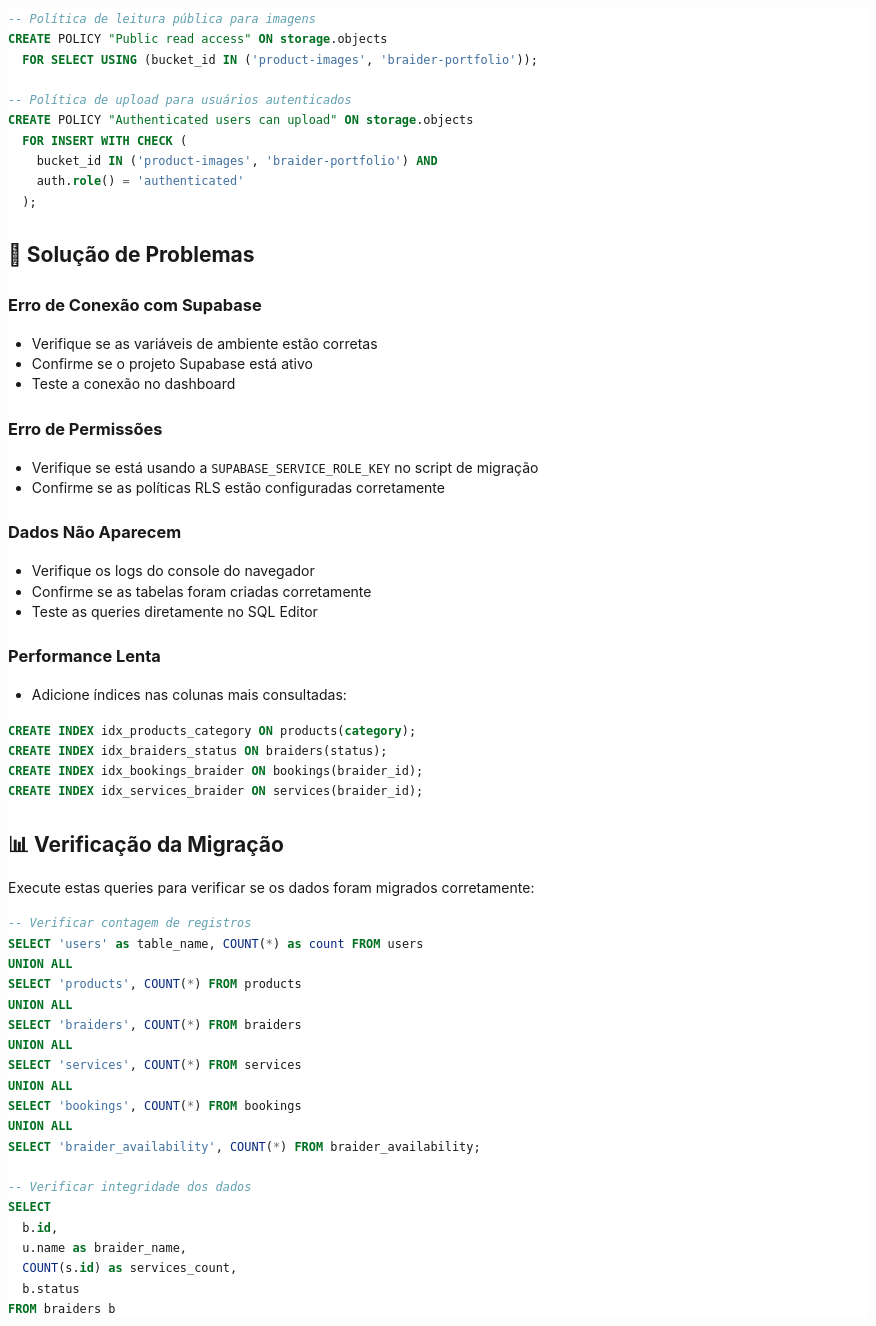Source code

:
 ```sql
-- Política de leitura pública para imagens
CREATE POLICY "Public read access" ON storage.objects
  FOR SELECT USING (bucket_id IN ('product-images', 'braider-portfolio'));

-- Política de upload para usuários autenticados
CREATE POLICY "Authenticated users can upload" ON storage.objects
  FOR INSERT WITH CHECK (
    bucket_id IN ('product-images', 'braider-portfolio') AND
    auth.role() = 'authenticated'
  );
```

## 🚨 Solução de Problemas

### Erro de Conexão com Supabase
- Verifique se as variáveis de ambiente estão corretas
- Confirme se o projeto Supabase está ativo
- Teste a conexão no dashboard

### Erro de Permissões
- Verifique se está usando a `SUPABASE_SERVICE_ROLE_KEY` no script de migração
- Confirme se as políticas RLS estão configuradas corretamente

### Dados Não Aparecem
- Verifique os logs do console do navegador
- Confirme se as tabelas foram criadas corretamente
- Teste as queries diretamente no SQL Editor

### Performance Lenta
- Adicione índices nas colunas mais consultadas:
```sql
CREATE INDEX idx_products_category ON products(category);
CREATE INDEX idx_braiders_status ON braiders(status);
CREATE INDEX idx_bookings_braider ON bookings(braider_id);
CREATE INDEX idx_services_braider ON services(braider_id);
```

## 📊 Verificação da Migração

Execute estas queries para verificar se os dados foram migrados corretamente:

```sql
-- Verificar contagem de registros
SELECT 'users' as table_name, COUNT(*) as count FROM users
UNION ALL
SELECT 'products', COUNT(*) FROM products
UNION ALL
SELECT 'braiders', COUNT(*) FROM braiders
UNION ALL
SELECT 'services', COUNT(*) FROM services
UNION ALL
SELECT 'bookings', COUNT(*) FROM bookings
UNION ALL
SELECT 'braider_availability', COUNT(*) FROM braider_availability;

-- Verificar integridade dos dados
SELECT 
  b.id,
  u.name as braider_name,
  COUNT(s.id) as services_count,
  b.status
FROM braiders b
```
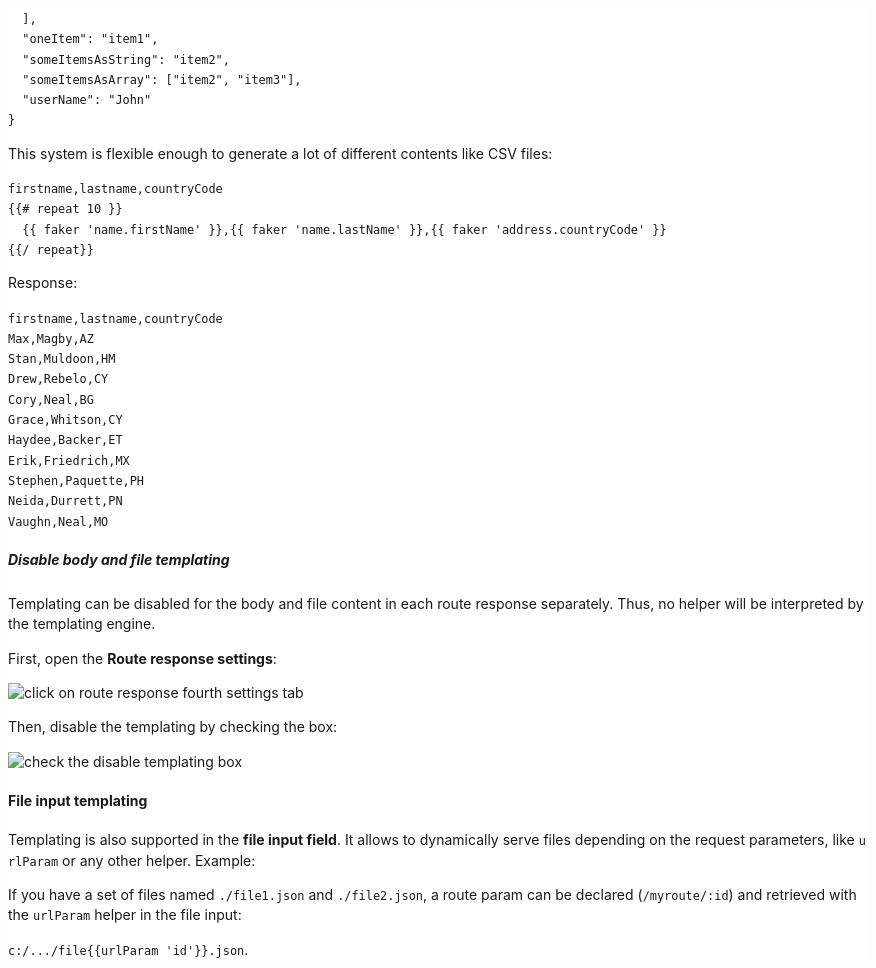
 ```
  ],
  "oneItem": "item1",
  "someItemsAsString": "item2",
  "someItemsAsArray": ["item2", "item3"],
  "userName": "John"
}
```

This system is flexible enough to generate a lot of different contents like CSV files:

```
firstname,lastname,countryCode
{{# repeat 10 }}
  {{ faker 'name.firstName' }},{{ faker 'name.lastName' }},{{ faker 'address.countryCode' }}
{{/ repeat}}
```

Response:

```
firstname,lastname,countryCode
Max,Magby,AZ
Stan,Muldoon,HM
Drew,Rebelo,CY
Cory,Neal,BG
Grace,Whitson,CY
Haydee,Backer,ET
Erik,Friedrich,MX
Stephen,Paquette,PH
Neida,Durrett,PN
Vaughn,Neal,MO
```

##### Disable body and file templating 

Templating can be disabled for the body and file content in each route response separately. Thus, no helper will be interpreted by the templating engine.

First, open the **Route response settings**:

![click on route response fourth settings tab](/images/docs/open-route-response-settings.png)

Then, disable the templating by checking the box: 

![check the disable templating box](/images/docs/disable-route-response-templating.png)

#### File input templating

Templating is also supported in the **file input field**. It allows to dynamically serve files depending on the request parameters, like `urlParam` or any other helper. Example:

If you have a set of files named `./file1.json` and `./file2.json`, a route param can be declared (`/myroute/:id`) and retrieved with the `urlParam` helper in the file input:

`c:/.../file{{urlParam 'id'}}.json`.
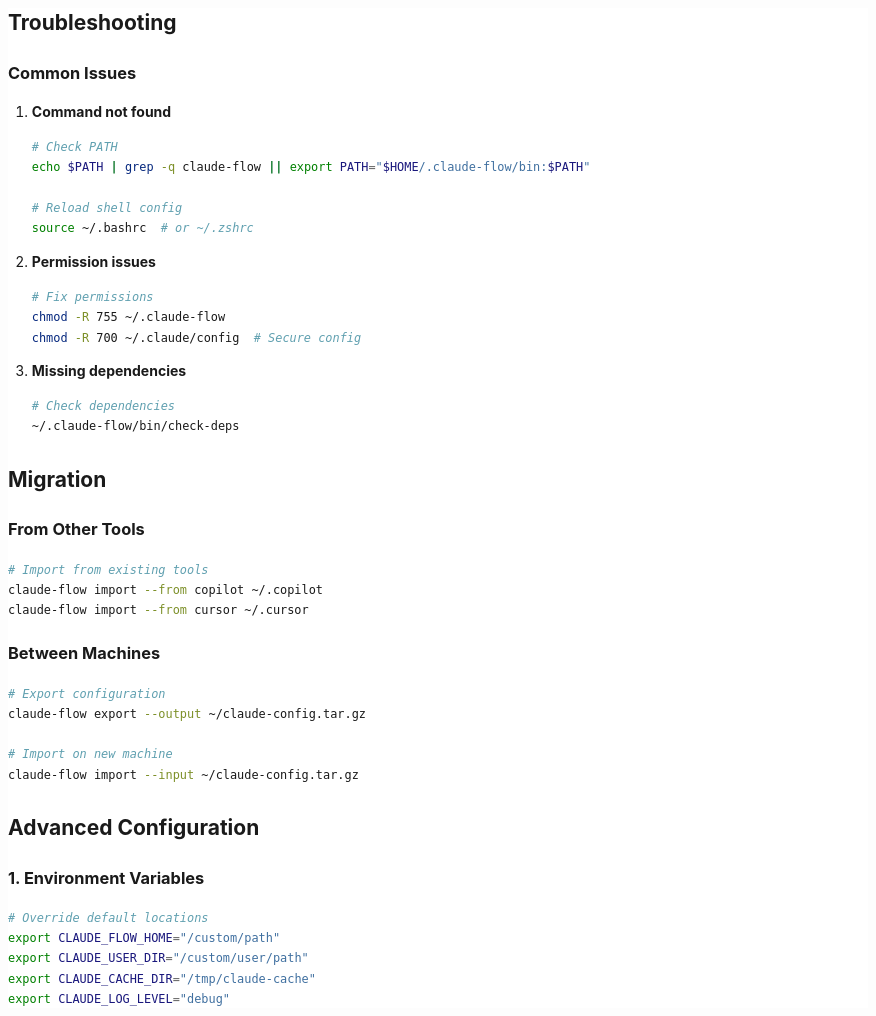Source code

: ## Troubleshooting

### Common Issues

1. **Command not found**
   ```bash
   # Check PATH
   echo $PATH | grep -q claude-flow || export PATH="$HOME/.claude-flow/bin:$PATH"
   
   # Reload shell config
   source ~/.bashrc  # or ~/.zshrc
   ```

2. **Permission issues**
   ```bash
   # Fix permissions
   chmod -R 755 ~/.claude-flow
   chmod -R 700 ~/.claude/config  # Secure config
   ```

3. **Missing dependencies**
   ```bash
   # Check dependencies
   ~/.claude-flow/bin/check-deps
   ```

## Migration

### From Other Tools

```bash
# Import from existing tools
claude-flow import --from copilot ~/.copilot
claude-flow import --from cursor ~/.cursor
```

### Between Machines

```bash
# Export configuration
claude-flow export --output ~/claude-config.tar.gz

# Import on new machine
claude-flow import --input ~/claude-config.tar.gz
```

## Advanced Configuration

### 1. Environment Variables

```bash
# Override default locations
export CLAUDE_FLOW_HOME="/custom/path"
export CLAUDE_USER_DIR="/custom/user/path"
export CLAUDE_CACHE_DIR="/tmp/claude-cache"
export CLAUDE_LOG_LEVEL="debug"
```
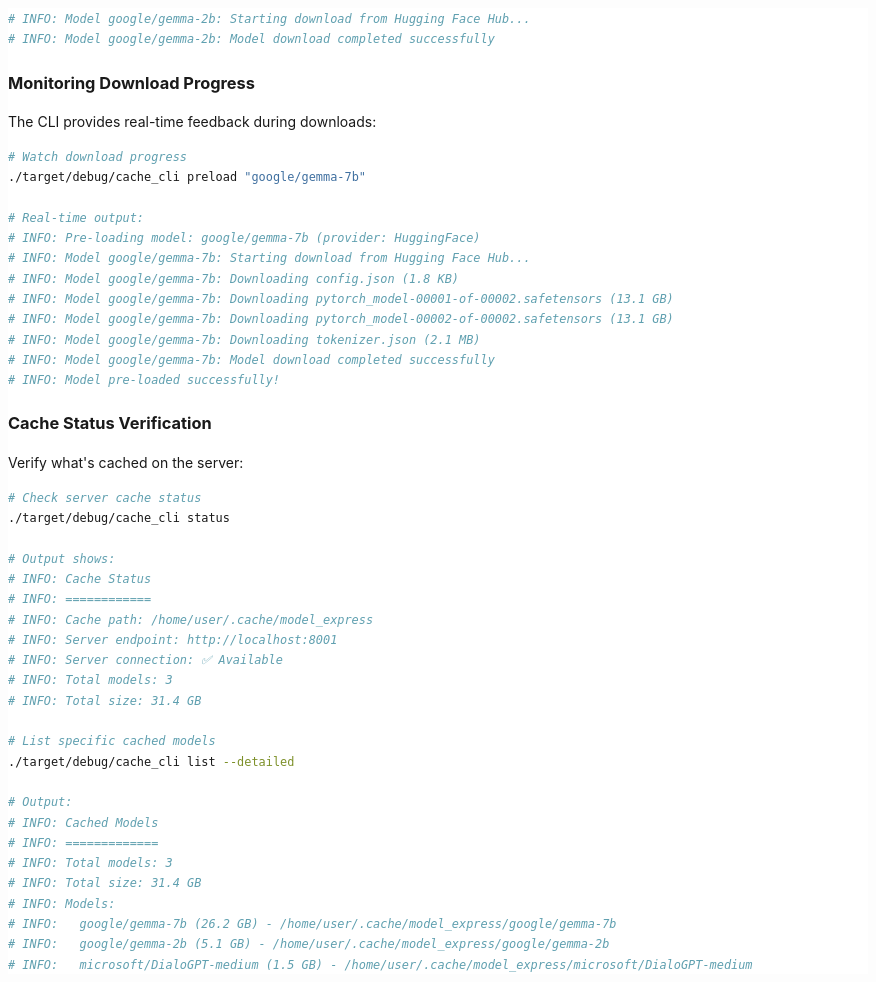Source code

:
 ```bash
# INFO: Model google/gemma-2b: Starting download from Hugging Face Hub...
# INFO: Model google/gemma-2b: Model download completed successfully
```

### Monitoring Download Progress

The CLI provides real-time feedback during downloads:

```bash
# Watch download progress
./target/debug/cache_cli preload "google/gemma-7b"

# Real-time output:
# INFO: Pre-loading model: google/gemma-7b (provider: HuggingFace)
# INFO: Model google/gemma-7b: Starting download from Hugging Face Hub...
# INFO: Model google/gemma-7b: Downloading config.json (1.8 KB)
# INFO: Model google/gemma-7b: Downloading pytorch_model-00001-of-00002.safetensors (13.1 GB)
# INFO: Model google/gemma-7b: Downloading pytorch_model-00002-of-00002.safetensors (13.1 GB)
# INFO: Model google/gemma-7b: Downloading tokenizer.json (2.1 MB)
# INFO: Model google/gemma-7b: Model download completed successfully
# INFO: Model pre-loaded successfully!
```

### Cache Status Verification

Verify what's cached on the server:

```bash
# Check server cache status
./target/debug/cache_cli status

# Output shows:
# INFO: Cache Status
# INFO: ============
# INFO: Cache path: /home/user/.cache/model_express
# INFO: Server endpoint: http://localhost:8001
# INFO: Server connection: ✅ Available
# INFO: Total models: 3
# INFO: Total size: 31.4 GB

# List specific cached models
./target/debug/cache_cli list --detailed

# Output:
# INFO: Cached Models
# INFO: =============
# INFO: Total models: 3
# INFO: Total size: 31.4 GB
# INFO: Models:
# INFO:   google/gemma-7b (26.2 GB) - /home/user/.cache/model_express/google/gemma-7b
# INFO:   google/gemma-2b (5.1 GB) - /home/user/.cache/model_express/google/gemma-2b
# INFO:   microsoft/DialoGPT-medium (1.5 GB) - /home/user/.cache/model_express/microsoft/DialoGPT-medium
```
▬▬▬▬▬▬
> **Problem to solve**:
What lines in the material above include "docs"? Copy every one of them.

> **Final answer**:
![click on route response fourth settings tab](/images/docs/open-route-response-settings.png)
![check the disable templating box](/images/docs/disable-route-response-templating.png)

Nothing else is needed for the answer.